Page-level text extractions
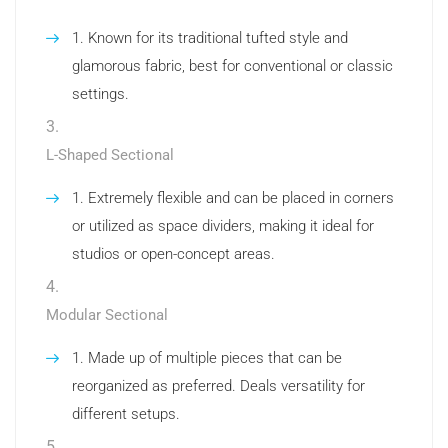
Known for its traditional tufted style and
glamorous fabric, best for conventional or classic
settings.
L-Shaped Sectional
Extremely flexible and can be placed in corners
or utilized as space dividers, making it ideal for
studios or open-concept areas.
Modular Sectional
Made up of multiple pieces that can be
reorganized as preferred. Deals versatility for
different setups.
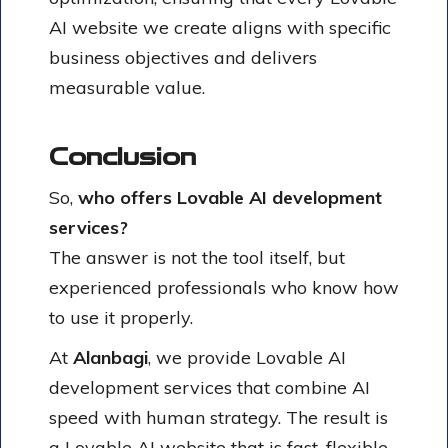
AI website we create aligns with specific
business objectives and delivers
measurable value.
Conclusion
So,
who offers Lovable AI development
services?
The answer is not the tool itself, but
experienced professionals who know how
to use it properly.
At
Alanbagi
, we provide Lovable AI
development services that combine AI
speed with human strategy. The result is
a Lovable AI website that is fast, flexible,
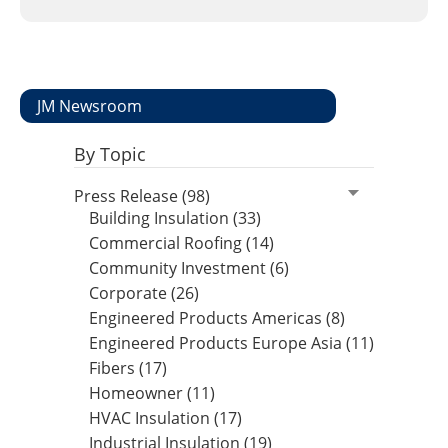
Insulation Systems
Commercial Roofing
Engineered Products
Customer Login
JM Newsroom
By Topic
Press Release (98)
Building Insulation (33)
Commercial Roofing (14)
Community Investment (6)
Corporate (26)
Engineered Products Americas (8)
Engineered Products Europe Asia (11)
Fibers (17)
Homeowner (11)
HVAC Insulation (17)
Industrial Insulation (19)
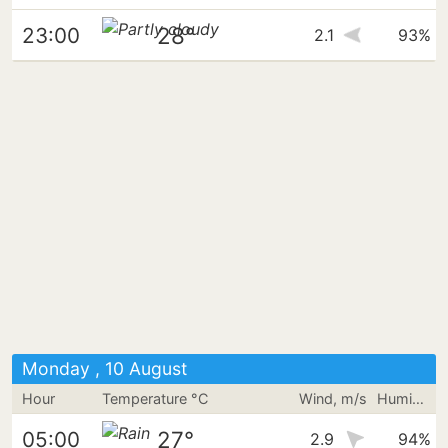
28°
23:00
2.1
93%
Monday , 10 August
Hour
Temperature °C
Wind, m/s
Humidity
27°
05:00
2.9
94%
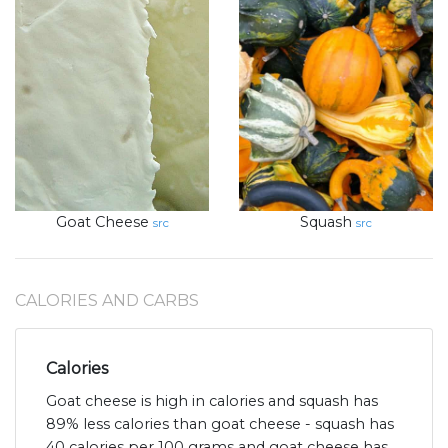
Goat Cheese
Squash
src
src
CALORIES AND CARBS
Calories
Goat cheese is high in calories and squash has
89% less calories than goat cheese - squash has
40 calories per 100 grams and goat cheese has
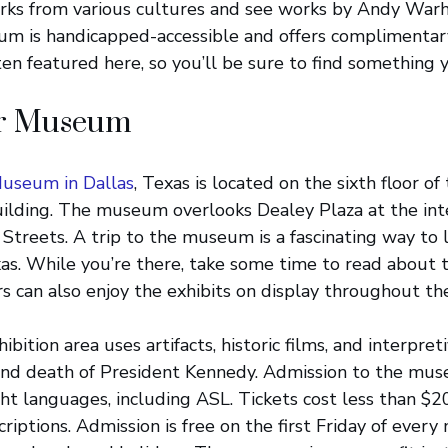
ks from various cultures and see works by Andy Warh
um is handicapped-accessible and offers complimentary
ten featured here, so you’ll be sure to find something 
or Museum
Museum in Dallas
, Texas is located on the sixth floor o
ilding. The museum overlooks Dealey Plaza at the inte
treets. A trip to the museum is a fascinating way to
xas. While you’re there, take some time to read about
ors can also enjoy the exhibits on display throughout th
ition area uses artifacts, historic films, and interpret
 and death of President Kennedy. Admission to the mus
ght languages, including ASL. Tickets cost less than $2
riptions. Admission is free on the first Friday of every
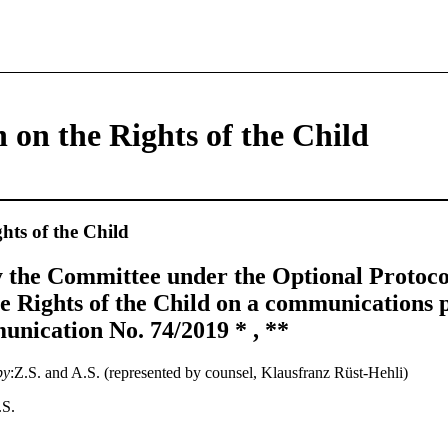
 on the Rights of the Child
hts of the Child
 the Committee under the Optional Protocol
e Rights of the Child on a communications 
nication No. 74/2019 * , **
by
:Z.S. and A.S. (represented by counsel, Klausfranz Rüst-Hehli)
.S.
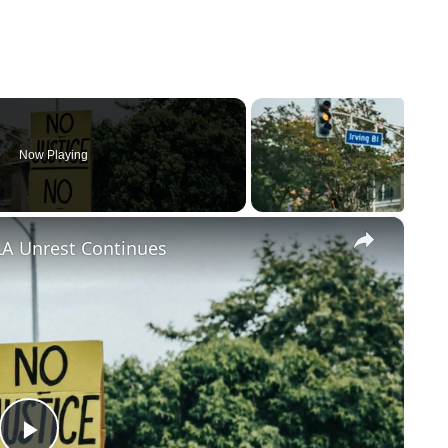
Now Playing
×
LA Unrest Continues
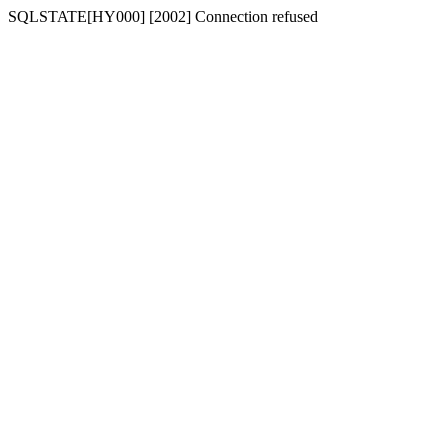
SQLSTATE[HY000] [2002] Connection refused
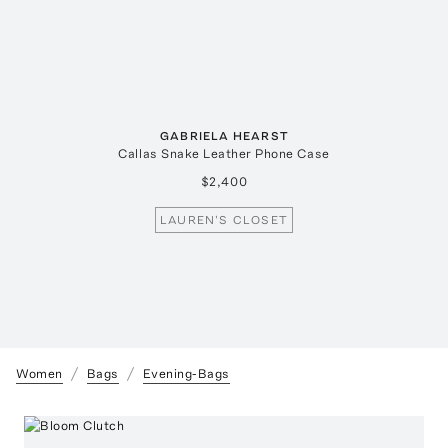
GABRIELA HEARST
Callas Snake Leather Phone Case
$2,400
LAUREN'S CLOSET
Women
Bags
Evening-Bags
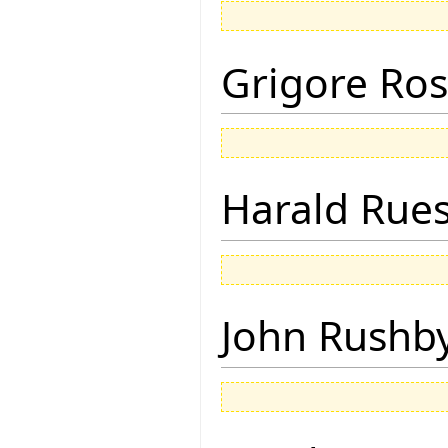
Grigore Ro
Harald Rue
John Rushb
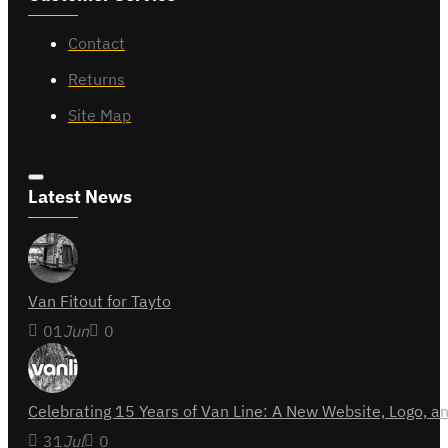
Contact
Returns
Site Map
Latest News
Van Fitout for Tayto
01
Jun
0
Celebrating 15 Years of Van Line: A New Website, Logo,
31
Jul
0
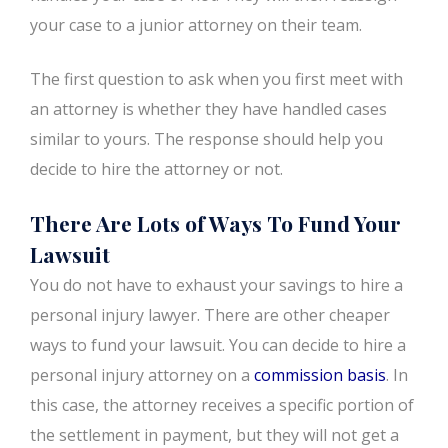
your case to a junior attorney on their team.
The first question to ask when you first meet with
an attorney is whether they have handled cases
similar to yours. The response should help you
decide to hire the attorney or not.
There Are Lots of Ways To Fund Your
Lawsuit
You do not have to exhaust your savings to hire a
personal injury lawyer. There are other cheaper
ways to fund your lawsuit. You can decide to hire a
personal injury attorney on a
commission basis
. In
this case, the attorney receives a specific portion of
the settlement in payment, but they will not get a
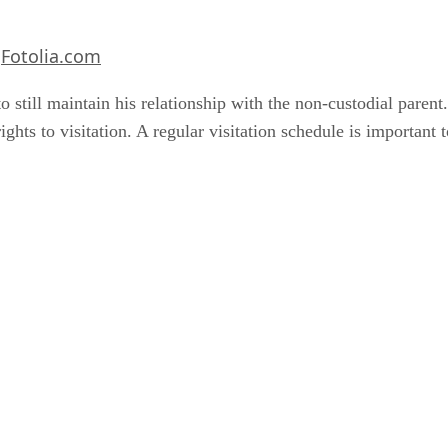
Fotolia.com
m
to still maintain his relationship with the non-custodial paren
ights to visitation. A regular visitation schedule is important t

WHAT TO DO:
Switch "Commercial Roofing" to "Flat Roofing" everywhere it occurs in the data above and reproduce all the lines with nothing else changed. Leave out the pictures.

EXPECTED OUTPUT:
Known for its traditional tufted style and
glamorous fabric, best for conventional or classic
settings.
L-Shaped Sectional
Extremely flexible and can be placed in corners
or utilized as space dividers, making it ideal for
studios or open-concept areas.
Modular Sectional
Made up of multiple pieces that can be
reorganized as preferred. Deals versatility for
different setups.
AI website we create aligns with specific
business objectives and delivers
measurable value.
Conclusion
So,
who offers Lovable AI development
services?
The answer is not the tool itself, but
experienced professionals who know how
to use it properly.
At
Alanbagi
, we provide Lovable AI
development services that combine AI
speed with human strategy. The result is
a Lovable AI website that is fast, flexible,
Insulation Systems
Flat Roofing
Engineered Products
Customer Login
JM Newsroom
By Topic
Press Release (98)
Building Insulation (33)
Flat Roofing (14)
Community Investment (6)
Corporate (26)
Engineered Products Americas (8)
Engineered Products Europe Asia (11)
Fibers (17)
Homeowner (11)
HVAC Insulation (17)
Industrial Insulation (19)
28°
23:00
2.1
93%
Monday , 10 August
Hour
Temperature °C
Wind, m/s
Humidity
27°
05:00
2.9
94%
Goat Cheese
Squash
src
src
CALORIES AND CARBS
Calories
Goat cheese is high in calories and squash has
89% less calories than goat cheese - squash has
40 calories per 100 grams and goat cheese has
ks from various cultures and see works by Andy Warh
um is handicapped-accessible and offers complimentary
ten featured here, so you’ll be sure to find something 
or Museum
Museum in Dallas
, Texas is located on the sixth floor o
ilding. The museum overlooks Dealey Plaza at the inte
treets. A trip to the museum is a fascinating way to
xas. While you’re there, take some time to read about
ors can also enjoy the exhibits on display throughout th
ition area uses artifacts, historic films, and interpret
 and death of President Kennedy. Admission to the mus
ght languages, including ASL. Tickets cost less than $2
riptions. Admission is free on the first Friday of every
 on the Rights of the Child
hts of the Child
 the Committee under the Optional Protocol
e Rights of the Child on a communications 
nication No. 74/2019 * , **
by
:Z.S. and A.S. (represented by counsel, Klausfranz Rüst-Hehli)
.S.
Now Playing
×
LA Unrest Continues
SQLSTATE[HY000] [2002] Connection refused
GABRIELA HEARST
Callas Snake Leather Phone Case
$2,400
LAUREN'S CLOSET
Women
Bags
Evening-Bags
Grigore Ro
Harald Rue
John Rushb
Contact
Returns
Site Map
Latest News
Van Fitout for Tayto
01
Jun
0
Celebrating 15 Years of Van Line: A New Website, Logo,
31
Jul
0
your case to a junior attorney on their team.
The first question to ask when you first meet with
an attorney is whether they have handled cases
similar to yours. The response should help you
decide to hire the attorney or not.
There Are Lots of Ways To Fund Your
Lawsuit
You do not have to exhaust your savings to hire a
personal injury lawyer. There are other cheaper
ways to fund your lawsuit. You can decide to hire a
personal injury attorney on a
commission basis
. In
this case, the attorney receives a specific portion of
the settlement in payment, but they will not get a
Fotolia.com
m
to still maintain his relationship with the non-custodial paren
ights to visitation. A regular visitation schedule is important t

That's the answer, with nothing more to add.